'11読書日記29冊目 『進化論の基盤を問う』シュペーマン

進化論の基盤を問う―目的論の歴史と復権

進化論の基盤を問う―目的論の歴史と復権

p313
総計9079p
邦題は大分誇大広告。原題は「何のために?という問い――目的論的思考の歴史と復権」である。現代科学、特に進化論的生物学や社会生物学において目的論的思考は哲学・神学の負の遺産であり、即刻唾棄されるべきものとされている(らしい)。それに対して、本書は現代の最先端の科学でさえ、ある種の目的論的図式を持ち込まざるをえないということを示そうとする。第一部は、古代ギリシアからニーチェまでの目的論(と反目的論、つまり機械論や唯物論)をおった思想史のパート、第二部が科学批判となっている。思想史のパートはページと訳の省略のために議論が簡単になりすぎているような気もするがそれでも勉強になる。
第二部の科学批判パートの議論の概要は、反目的論的な現代科学は結局、論点先取の誤謬を犯しているというものである。本書では、それを三つの重要な概念「生命」「意識」「倫理」について論じている。ここでは、「生命」だけについて見てみよう。分子生物学において「生命」は「システムが突然変異生成によって進化できるとき、そのシステムは生きている」とか「生きたシステムは発生のプログラムを持っている」という風にして定義される。しかし、それは「生命がどうやって発生したか」という問いに答えるというより、一定の条件下で自己複製する構造がどのように発生したかという問いに答えているだけだ。生命はたしかにそういった条件を持っているであろうが、生命現象はその条件だけには汲み尽くされない。むしろ生命を理解するためには、「生命」というものをどうして私たちが問題にするのかと問うことが必要になる。その問に答えるなら、それは、人間が自分自身生きているという経験を意識しているからである。自らの生命の体験から、他の生命について類推しているのだ。そのとき、私たちは自分の生きているという経験について何らかの抽象をせざるを得ず、そこからは取りこぼされるものが出てくることになる。しかし、さらにより根本的なことがある。すなわち「生命」の定義・抽象化は自分自身の生の体験から由来しているのだから、科学が生命体/非生命体を分け隔てるために生命を定義しようとすれば、区別したい当のものの性質を先取することによって定義してしまっているのだ。
進化論的認識論が定義する「意識」や社会生物学の「倫理」も、同様の論点先取によって定義がなされているということを本書は示す。それら現代科学(進化論の申し子たち)は、いわば生活世界の価値判断から遊離し、徹底的に人間の自律した意志/行為のモデルを退けようとする。それを本書は批判するのだ。

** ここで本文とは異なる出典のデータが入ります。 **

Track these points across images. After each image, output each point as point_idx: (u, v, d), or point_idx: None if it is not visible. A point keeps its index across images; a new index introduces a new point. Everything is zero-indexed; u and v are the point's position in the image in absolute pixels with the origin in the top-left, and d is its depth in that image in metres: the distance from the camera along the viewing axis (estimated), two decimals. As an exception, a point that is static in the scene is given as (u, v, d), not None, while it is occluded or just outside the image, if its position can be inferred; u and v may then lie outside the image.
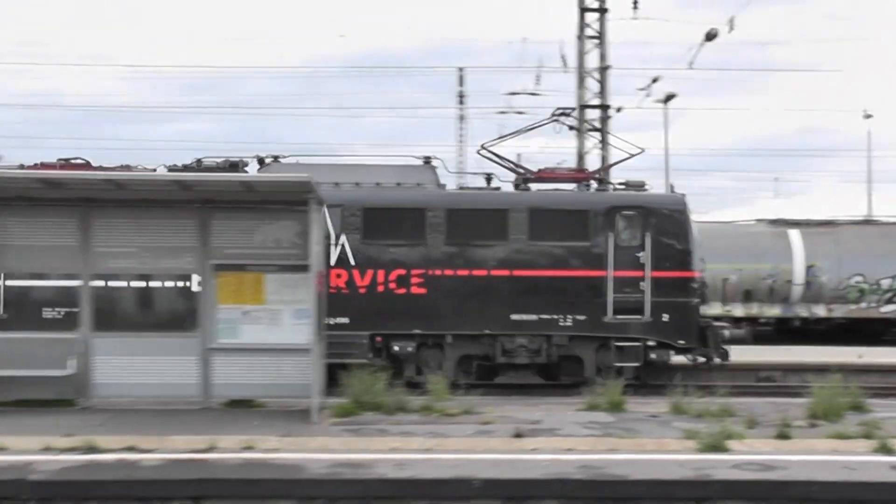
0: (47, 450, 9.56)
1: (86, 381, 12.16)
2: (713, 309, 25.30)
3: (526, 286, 16.28)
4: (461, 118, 49.97)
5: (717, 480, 8.43)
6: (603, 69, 26.18)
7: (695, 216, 17.98)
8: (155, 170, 16.42)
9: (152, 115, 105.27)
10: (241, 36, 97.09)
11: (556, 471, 8.69)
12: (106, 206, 12.27)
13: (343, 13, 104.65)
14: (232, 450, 9.61)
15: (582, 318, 16.33)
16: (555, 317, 16.34)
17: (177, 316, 13.03)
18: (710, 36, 24.56)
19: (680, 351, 16.89)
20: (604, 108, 26.42)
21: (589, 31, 26.10)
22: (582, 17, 25.96)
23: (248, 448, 9.67)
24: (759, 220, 30.08)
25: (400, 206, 16.52)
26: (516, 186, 17.77)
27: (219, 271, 12.12)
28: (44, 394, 12.15)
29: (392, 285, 16.07)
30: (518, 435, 10.30)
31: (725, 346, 16.96)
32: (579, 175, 18.84)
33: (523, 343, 16.27)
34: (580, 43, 26.12)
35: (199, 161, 17.56)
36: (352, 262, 16.25)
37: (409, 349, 16.09)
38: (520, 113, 43.22)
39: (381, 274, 16.10)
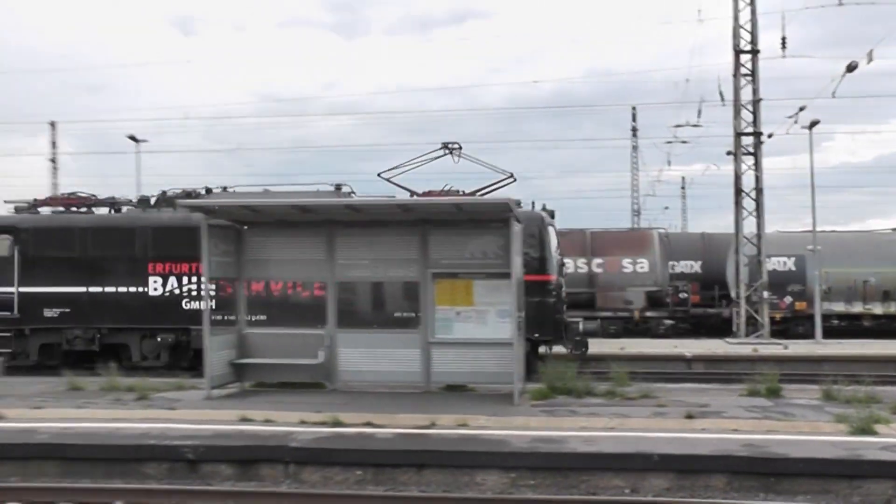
0: (303, 423, 10.80)
1: (332, 368, 13.83)
2: (855, 308, 29.07)
3: None
4: (634, 148, 54.49)
5: (867, 461, 8.67)
6: (755, 102, 28.83)
7: (557, 228, 19.60)
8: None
9: (384, 153, 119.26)
10: (452, 84, 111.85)
11: (722, 448, 9.10)
12: (346, 227, 13.91)
13: (537, 62, 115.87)
14: (448, 426, 10.51)
15: None
16: None
17: (403, 316, 15.03)
18: (851, 68, 25.04)
19: (536, 343, 18.24)
20: (757, 135, 28.97)
21: (743, 70, 28.91)
22: (737, 59, 28.97)
23: (462, 425, 10.54)
24: (894, 230, 33.27)
25: None
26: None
27: (436, 279, 13.54)
28: (300, 378, 14.02)
29: None
30: (689, 416, 10.95)
31: (580, 339, 18.99)
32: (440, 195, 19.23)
33: None
34: (736, 80, 29.07)
35: (163, 192, 20.71)
36: None
37: None
38: (684, 142, 46.06)
39: None
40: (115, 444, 10.09)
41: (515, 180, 18.28)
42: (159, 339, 19.57)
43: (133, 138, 27.92)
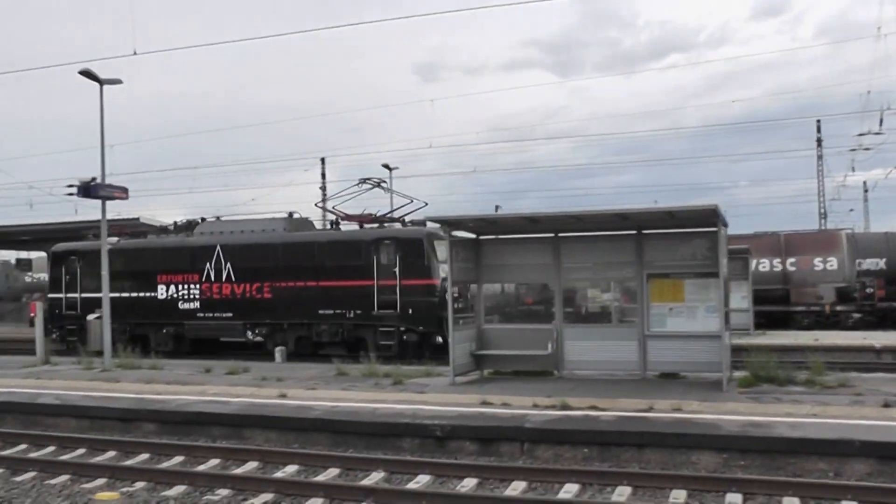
0: (535, 406, 11.53)
1: (559, 358, 14.75)
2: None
3: None
4: (819, 158, 53.87)
5: None
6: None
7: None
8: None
9: (597, 171, 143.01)
10: (654, 109, 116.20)
11: (923, 436, 8.79)
12: (570, 235, 14.98)
13: (733, 86, 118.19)
14: (664, 410, 10.96)
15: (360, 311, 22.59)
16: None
17: (621, 311, 16.20)
18: None
19: (422, 335, 21.88)
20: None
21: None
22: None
23: (677, 409, 10.97)
24: None
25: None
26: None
27: (651, 279, 14.22)
28: (531, 367, 15.03)
29: None
30: (886, 405, 11.00)
31: None
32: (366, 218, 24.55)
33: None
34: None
35: (188, 221, 27.65)
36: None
37: None
38: (867, 149, 45.63)
39: None
40: (375, 420, 11.38)
41: (427, 205, 24.47)
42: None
43: (386, 166, 31.12)
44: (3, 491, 9.48)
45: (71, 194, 18.92)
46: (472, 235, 15.59)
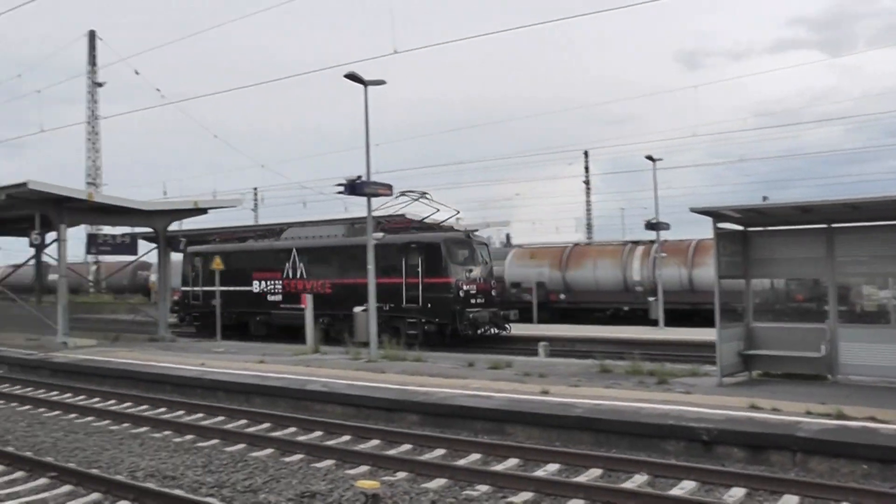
0: (808, 413, 10.92)
1: (833, 361, 13.84)
2: None
3: None
4: None
5: None
6: None
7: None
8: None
9: (872, 156, 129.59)
10: None
11: None
12: (844, 226, 14.04)
13: None
14: None
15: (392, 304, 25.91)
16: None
17: None
18: None
19: (440, 325, 25.52)
20: None
21: None
22: None
23: None
24: None
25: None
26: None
27: None
28: (801, 369, 14.24)
29: None
30: None
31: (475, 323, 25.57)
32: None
33: None
34: None
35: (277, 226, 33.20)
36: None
37: None
38: None
39: None
40: (638, 421, 11.23)
41: (459, 212, 29.57)
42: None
43: (650, 158, 30.30)
44: (273, 470, 10.23)
45: (339, 192, 19.78)
46: (739, 228, 15.06)
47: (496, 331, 26.82)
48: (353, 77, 19.72)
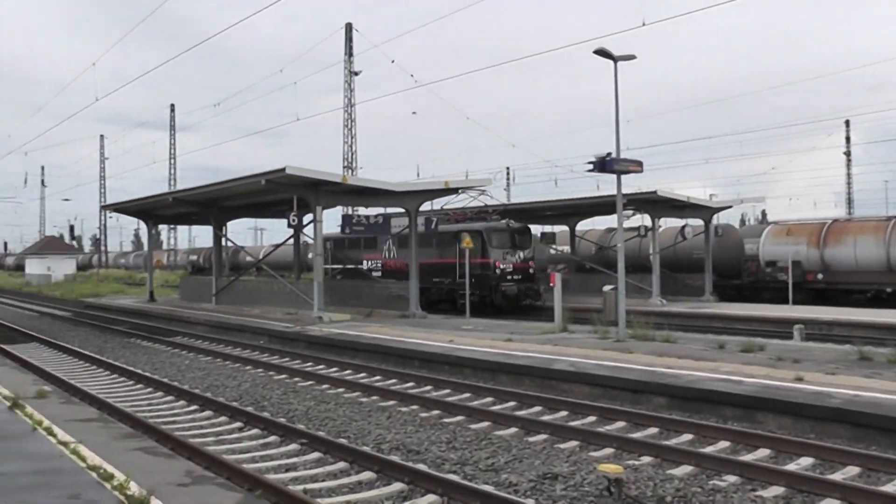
0: None
1: None
2: None
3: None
4: None
5: None
6: None
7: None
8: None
9: None
10: None
11: None
12: None
13: None
14: None
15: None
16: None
17: None
18: None
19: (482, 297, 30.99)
20: None
21: None
22: None
23: None
24: None
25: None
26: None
27: None
28: None
29: None
30: None
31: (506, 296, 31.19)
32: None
33: None
34: None
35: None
36: None
37: None
38: None
39: None
40: None
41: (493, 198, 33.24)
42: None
43: None
44: (517, 450, 10.38)
45: (590, 170, 19.49)
46: None
47: (530, 301, 31.95)
48: (602, 53, 19.44)
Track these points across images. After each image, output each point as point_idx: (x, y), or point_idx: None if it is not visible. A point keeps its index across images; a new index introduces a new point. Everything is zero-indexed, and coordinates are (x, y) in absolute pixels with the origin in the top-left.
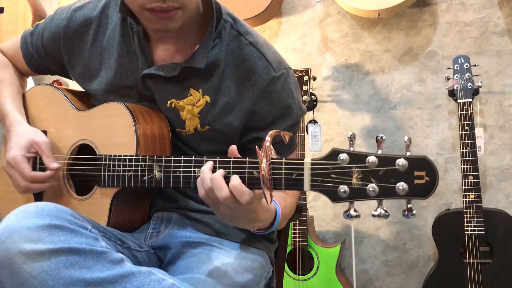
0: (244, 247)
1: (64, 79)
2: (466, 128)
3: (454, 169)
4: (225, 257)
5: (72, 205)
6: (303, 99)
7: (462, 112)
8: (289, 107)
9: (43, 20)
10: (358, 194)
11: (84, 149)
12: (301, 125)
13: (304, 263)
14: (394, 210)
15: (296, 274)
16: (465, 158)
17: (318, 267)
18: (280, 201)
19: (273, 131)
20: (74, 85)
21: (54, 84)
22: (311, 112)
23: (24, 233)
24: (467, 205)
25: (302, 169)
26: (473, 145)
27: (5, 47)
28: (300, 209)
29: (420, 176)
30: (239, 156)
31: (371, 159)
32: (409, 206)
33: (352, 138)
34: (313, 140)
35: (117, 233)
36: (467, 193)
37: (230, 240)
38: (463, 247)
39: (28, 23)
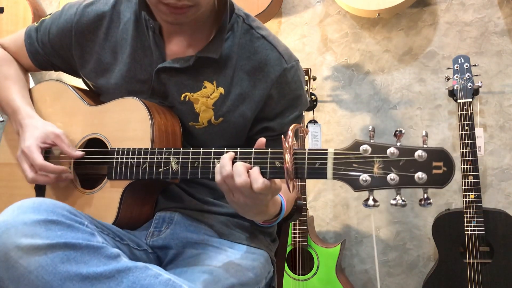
0: (245, 247)
1: (65, 78)
2: (466, 128)
3: None
4: (226, 257)
5: (78, 198)
6: None
7: (462, 112)
8: (298, 98)
9: (48, 15)
10: (379, 182)
11: (93, 144)
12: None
13: (304, 263)
14: (395, 210)
15: (296, 274)
16: (465, 158)
17: (318, 267)
18: (284, 195)
19: (295, 124)
20: (76, 83)
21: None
22: (311, 112)
23: (20, 228)
24: (467, 205)
25: (326, 159)
26: (473, 145)
27: (7, 42)
28: (300, 209)
29: (438, 166)
30: (263, 148)
31: (392, 150)
32: (425, 195)
33: (372, 132)
34: (313, 140)
35: (116, 230)
36: (467, 193)
37: (231, 241)
38: (463, 247)
39: (28, 23)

かくして進化のプログラムに関して、新たな循環論法が示される。自己経験によって得られた諸前提から、擬人的なやり方で動物領域の中に抽象が持ち込まれ、そのあとで再び人間が淘汰理論の助けを借り、その抽象に基づいて自己を再構成する。これはすなわち、人間が自分自身で擬人論という正体を現したということである。(p246)

とはいえ、筆者らは目的論的な科学認識を復活させようというのではない。ニューサイエンスの無茶な議論に対して、目的論的構造の必然性を明らかにした上で、人間の行為モデルに立ち戻って考察を広げていく。それは目的論と関心(認識と関心)という形で展開されていく。